#### [REQUIRED ACTION A]
Repeat the passage from the forum thread about cement in aquariums, starting at "So, what happens" and ending at "into the water?".

Start of PASSAGE TO READ

# cement/concrete?



## rnocera

I've been reading a lot of stuff about people using cement or concrete to make different decorations in their aquariums, and I've come up with a question about it-
pH. Every DIY instruction set says that after curing, the pH will return to normal. However, all of the aquariums that I've seen that contain cement are either cichlid tanks, or saltwater. Cichlid tanks normally start out with higher pH, and saltwaters often have higher pH as well, because of the minerals & such in the water, correct?

So, what happens if you use cement in a normal freshwater aquarium, with a normal, or low pH? After curing, does the pH drop to "normal", or is it perpetually raised, due to lime leeching out of the cement into the water?

Common sense says that eventually, it would cure, and be fine. After all, lots of fisheries use cement enclosures, and the big aquariums (like, Pittsburgh PPG Aquarium, and L'Aquarium in Barcelona) use cement in their enclosures. Tons of man-made reservoirs & lakes use cement to line them, and make dams. But, do they maybe use something special? I've seen some things that say you should use special stuff, and other things that say you don't need to use special stuff, that regular portland cement works.


----------



## confuted

Part of it will be a function of surface area of cement vs volume of water. If you have a ton of water, a little bit of cement isn't going to affect it much (especially once it's cured), but if you have the opposite, and have a ton of cement and only a little water, you might see problems. Keep in mind that cement takes a very long time to cure. Technically, it takes several hundred years, but several months to a year would probably be enough time for it to be cured enough. Cement will continue to cure even under water.


----------



## LS6 Tommy

IIRC, cement leaches Lye = dead tank occupants. I have benn wrong before and no doubt will be again.

Tommy


----------



## essabee

rnocera said:


> SNIP
> Common sense says that eventually, it would cure, and be fine. After all, lots of fisheries use cement enclosures, and the big aquariums (like, Pittsburgh PPG Aquarium, and L'Aquarium in Barcelona) use cement in their enclosures. Tons of man-made reservoirs & lakes use cement to line them, and make dams. But, do they maybe use something special? I've seen some things that say you should use special stuff, and other things that say you don't need to use special stuff, that regular portland cement works.


I don't know about others, but I do use several types of cement, depending upon what I am building and where.:icon_roll 

Then even when you are building anything for a small softwater aquarium, you can still use normal portland cement, provided you give a reasonable time to cure (about a couple of weeks), then dry it and cover it completely with a coat of aquarium safe silicone.

End of PASSAGE TO READ
Start of RECORDS FOR THE TASK

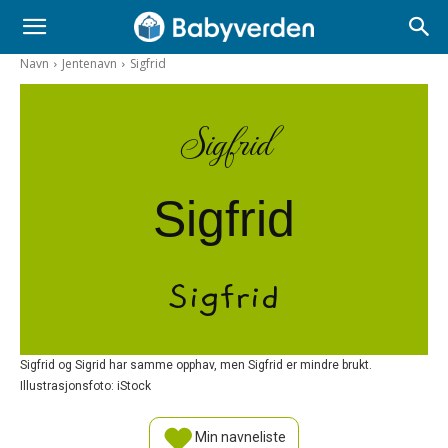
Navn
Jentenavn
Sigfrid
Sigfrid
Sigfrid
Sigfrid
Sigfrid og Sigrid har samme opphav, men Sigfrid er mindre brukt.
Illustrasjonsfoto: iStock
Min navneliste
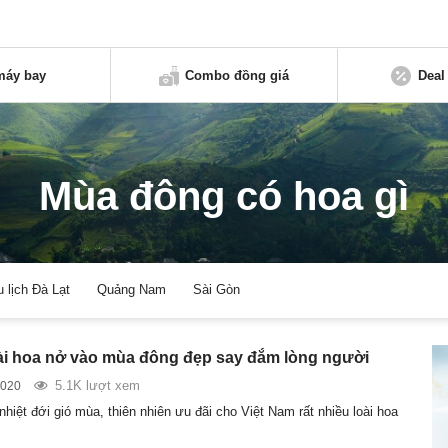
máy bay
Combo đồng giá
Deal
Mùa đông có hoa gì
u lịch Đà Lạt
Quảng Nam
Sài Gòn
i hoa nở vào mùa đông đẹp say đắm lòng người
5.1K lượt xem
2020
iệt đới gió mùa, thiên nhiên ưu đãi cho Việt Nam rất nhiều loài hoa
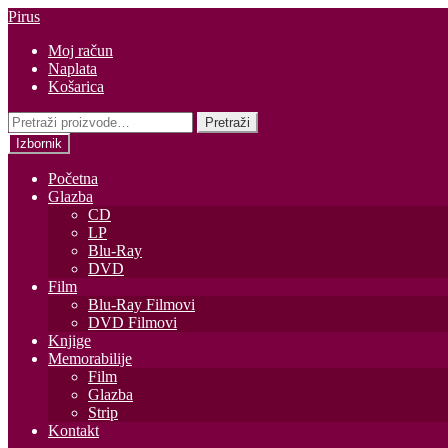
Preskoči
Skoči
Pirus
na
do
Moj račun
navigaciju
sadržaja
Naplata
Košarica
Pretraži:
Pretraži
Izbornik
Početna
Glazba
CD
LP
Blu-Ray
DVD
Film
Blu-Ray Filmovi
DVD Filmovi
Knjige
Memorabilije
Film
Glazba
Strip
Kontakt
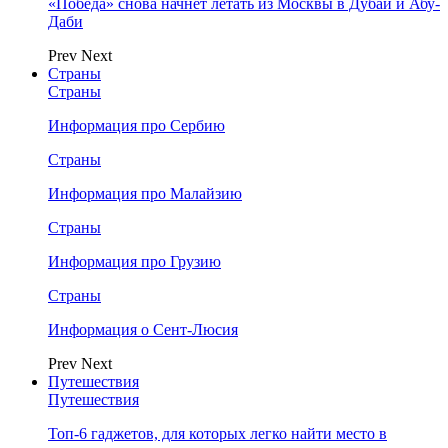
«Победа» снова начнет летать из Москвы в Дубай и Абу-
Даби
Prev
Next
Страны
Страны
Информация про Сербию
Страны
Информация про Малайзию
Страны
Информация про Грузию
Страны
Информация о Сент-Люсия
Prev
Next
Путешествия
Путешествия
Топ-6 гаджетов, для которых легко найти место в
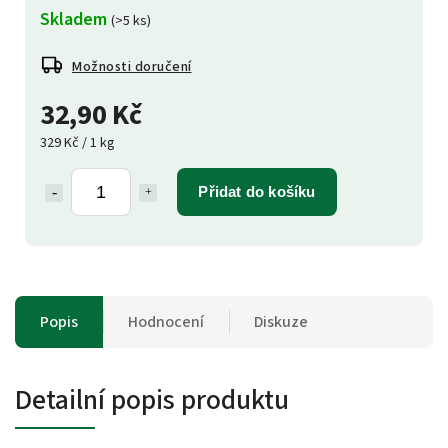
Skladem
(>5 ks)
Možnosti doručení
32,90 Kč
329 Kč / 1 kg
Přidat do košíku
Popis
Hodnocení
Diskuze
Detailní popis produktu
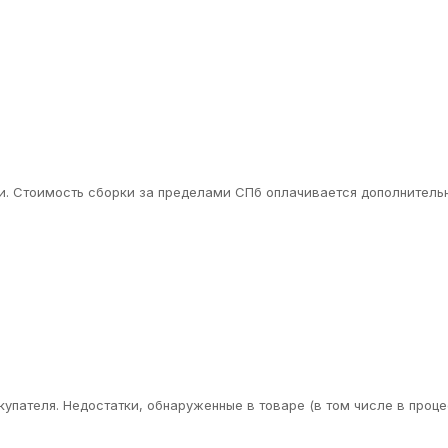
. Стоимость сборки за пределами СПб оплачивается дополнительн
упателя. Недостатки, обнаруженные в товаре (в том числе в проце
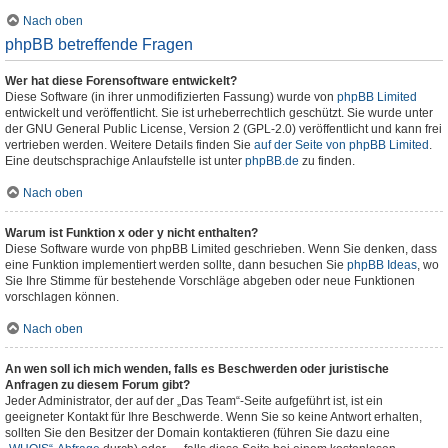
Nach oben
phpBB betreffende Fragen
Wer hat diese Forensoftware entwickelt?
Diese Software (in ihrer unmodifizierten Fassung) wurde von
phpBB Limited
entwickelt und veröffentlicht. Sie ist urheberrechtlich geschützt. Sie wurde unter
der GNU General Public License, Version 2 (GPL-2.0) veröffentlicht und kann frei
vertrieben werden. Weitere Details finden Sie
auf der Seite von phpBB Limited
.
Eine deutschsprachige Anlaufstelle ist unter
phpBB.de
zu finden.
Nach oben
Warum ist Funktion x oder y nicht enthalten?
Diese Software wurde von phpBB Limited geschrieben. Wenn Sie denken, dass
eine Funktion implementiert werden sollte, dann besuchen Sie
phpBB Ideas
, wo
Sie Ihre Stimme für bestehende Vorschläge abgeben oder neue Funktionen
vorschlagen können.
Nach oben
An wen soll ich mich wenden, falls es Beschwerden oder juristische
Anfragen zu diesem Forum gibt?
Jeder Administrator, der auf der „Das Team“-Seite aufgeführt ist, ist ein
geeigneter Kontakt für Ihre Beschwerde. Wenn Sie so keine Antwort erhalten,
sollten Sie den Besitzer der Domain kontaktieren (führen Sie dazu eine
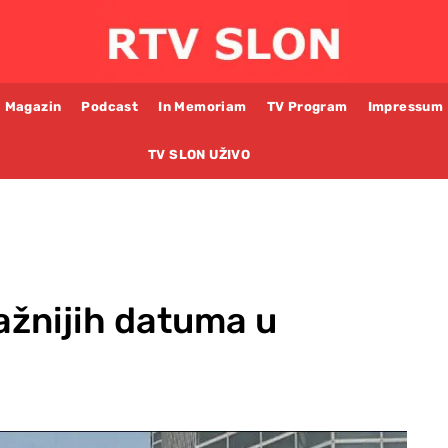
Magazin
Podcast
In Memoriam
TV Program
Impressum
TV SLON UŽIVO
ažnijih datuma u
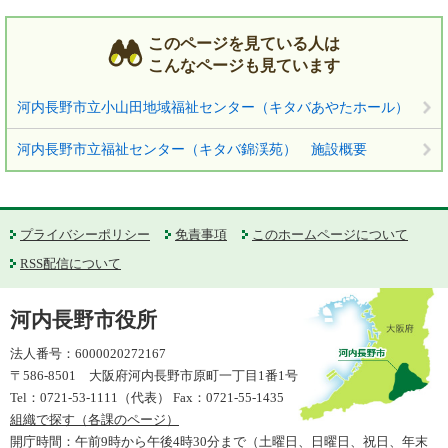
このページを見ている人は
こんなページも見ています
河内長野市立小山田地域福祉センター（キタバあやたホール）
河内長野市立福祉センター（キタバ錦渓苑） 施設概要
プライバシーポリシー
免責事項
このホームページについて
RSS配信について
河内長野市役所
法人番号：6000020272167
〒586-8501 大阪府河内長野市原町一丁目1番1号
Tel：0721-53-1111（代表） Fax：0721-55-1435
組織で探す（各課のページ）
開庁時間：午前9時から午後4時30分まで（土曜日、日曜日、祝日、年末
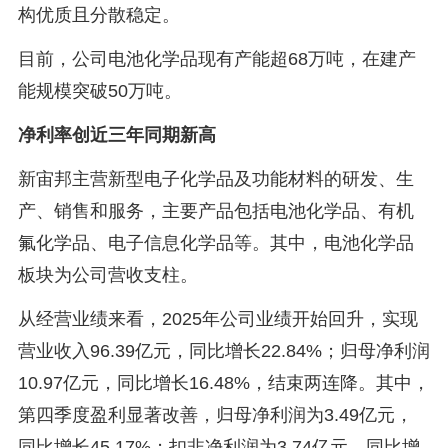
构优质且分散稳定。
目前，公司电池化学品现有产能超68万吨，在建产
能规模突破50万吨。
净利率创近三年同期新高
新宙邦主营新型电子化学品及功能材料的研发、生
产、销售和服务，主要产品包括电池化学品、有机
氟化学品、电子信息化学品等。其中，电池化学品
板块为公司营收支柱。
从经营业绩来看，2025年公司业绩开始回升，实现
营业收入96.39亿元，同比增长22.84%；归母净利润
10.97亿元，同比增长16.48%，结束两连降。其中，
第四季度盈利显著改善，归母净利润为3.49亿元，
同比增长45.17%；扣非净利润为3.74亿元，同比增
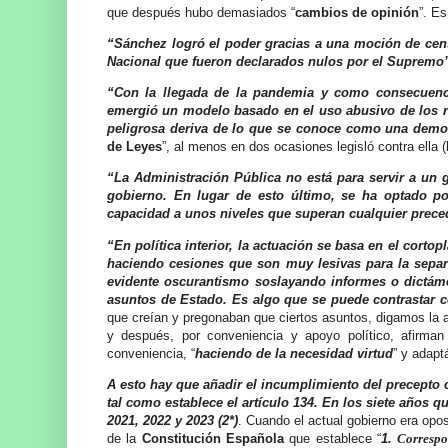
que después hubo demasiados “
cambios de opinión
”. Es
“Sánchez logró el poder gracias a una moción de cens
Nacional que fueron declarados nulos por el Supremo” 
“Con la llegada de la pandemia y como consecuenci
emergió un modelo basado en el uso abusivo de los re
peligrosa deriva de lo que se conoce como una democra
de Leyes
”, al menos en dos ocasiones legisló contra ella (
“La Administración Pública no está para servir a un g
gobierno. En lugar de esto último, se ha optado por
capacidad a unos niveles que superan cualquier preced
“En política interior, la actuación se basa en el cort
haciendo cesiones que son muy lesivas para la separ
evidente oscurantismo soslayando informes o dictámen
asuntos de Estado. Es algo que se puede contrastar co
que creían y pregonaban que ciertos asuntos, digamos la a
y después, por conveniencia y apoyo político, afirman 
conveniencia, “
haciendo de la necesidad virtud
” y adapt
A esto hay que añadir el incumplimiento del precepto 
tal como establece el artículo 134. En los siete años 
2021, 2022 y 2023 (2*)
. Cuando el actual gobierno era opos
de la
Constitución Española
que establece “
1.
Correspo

End of RECORDS FOR THE TASK

#### [REQUIRED ACTION B]
Extract each line of the listing that contains the string "Seite", treating uppercase and lowercase letters as different.

#### [EXPECTED ANSWER A]
So, what happens if you use cement in a normal freshwater aquarium, with a normal, or low pH? After curing, does the pH drop to "normal", or is it perpetually raised, due to lime leeching out of the cement into the water?

#### [EXPECTED ANSWER B]
auf der Seite von phpBB Limited
Jeder Administrator, der auf der „Das Team“-Seite aufgeführt ist, ist ein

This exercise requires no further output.